By using the qHTS genotoxicity assay results, models based on qHTS data, and bacterial mutagenicity QSAR model predictions, we prioritized Tox21 chemicals for genotoxicity characterization. As a retrospective validation, the top ranked chemicals without genotoxicity information in our databases were further searched for existing genotoxicity data (e.g., published literature) and we found that >60% of these chemicals have been identified as genotoxicants. Although this result demonstrates the usefulness of qHTS data for genotoxicity prioritization, it also suggests that genotoxicity data for certain Tox21 chemicals, particularly pharmaceutical agents, are not available in the current databases. Nevertheless, seven top ranked “true unknowns” were selected for assessing their activity in traditional BM and in vitro MN tests. All seven compounds had shown activity in at least two of the Tox21 genotoxicity assays that measured responses associated with chromosomal damage events: γH2AX, ATAD5-luc, and p53RE-bla. Therefore, we hypothesized that these seven compounds, if they demonstrated activity in the traditional assays, would most likely show activity in the in vitro MN assay (because MN are biomarkers of chromosomal damage, and γH2AX and ATAD5-luc are endpoints directly associated with chromosomal damage). Results supported this hypothesis (Table 5). Additional follow-up studies designed to investigate mode of action of these seven compounds along with comprehensive genotoxicity test data from other top-ranked compounds in the priority listing generated from the models described herein, will be the subject of a future manuscript.

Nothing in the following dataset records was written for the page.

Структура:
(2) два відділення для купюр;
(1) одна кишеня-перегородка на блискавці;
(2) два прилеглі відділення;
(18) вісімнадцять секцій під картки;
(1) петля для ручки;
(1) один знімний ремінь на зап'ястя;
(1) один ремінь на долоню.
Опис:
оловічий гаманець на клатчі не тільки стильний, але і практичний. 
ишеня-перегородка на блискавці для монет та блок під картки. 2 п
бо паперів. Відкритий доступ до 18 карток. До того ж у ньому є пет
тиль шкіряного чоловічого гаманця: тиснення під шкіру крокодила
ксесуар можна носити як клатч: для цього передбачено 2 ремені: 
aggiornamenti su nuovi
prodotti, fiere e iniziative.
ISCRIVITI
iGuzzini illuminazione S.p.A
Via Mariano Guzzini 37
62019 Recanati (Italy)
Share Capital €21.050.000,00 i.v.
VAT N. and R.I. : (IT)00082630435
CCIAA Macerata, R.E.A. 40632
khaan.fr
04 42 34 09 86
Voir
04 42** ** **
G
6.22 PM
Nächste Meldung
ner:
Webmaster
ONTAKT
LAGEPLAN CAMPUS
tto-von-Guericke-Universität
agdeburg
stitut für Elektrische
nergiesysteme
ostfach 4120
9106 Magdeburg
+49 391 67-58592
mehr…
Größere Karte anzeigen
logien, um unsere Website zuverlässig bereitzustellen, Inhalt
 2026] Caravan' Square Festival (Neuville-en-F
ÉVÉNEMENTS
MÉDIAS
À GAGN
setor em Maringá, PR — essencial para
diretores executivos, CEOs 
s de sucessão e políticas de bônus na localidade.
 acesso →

We acknowledge that the data reported herein reveal significant gaps in the coverage provided by this set of five qHTS DNA damage assays, based on their low sensitivity for detecting known genotoxicants. Therefore, we encourage the development of novel, new in vitro screening methods to broaden the capability to detect genotoxic compounds in large compound libraries in order to help in reducing the backlog of uncharacterized compounds. For our part, we will continue work to better define the combinations of in vitro qHTS genotoxicity endpoints and activity potencies that are most predictive of the outcomes of traditional assays with regulatory acceptance. Further refinement of these Tox21 assays coupled with orthogonal testing using closely aligned analytical tools such as the TGx-DDI biomarker⁴¹ and the MultiFlow™ DNA Damage⁴⁰ assay are planned to better understand the role these qHTS assays, or the endpoints they measure, have for characterizing data-poor compounds. As one example of refinement of qHTS assay protocols, we are exploring methods to use rat and human liver S9 preparations, in non-toxic concentrations, to improve the metabolic competency of the cells used in these Tox21 assays when they are conducted using a 1536-well plate format. Additionally, we plan to investigate the effect of using a lower throughput format (e.g., 96-well plate) on assay sensitivity, given the realization that few laboratories conduct assays using a 1536-well plate format on a robotic platform. Finally, after the completion of additional confirmation studies for compounds identified as potential genotoxicants, our predictive models will be updated, and we hope to offer more definitive recommendations for using assays based on the endpoints measured in these five qHTS assays. In the future, high throughput toxicogenomic signatures of qHTS actives may provide additional confirmation of the ability of these screens to identify true genotoxicants, and provide support for conducting lower throughput versions of these assays as a part of a routine genotoxicity testing scheme to characterize compounds of unknown potential.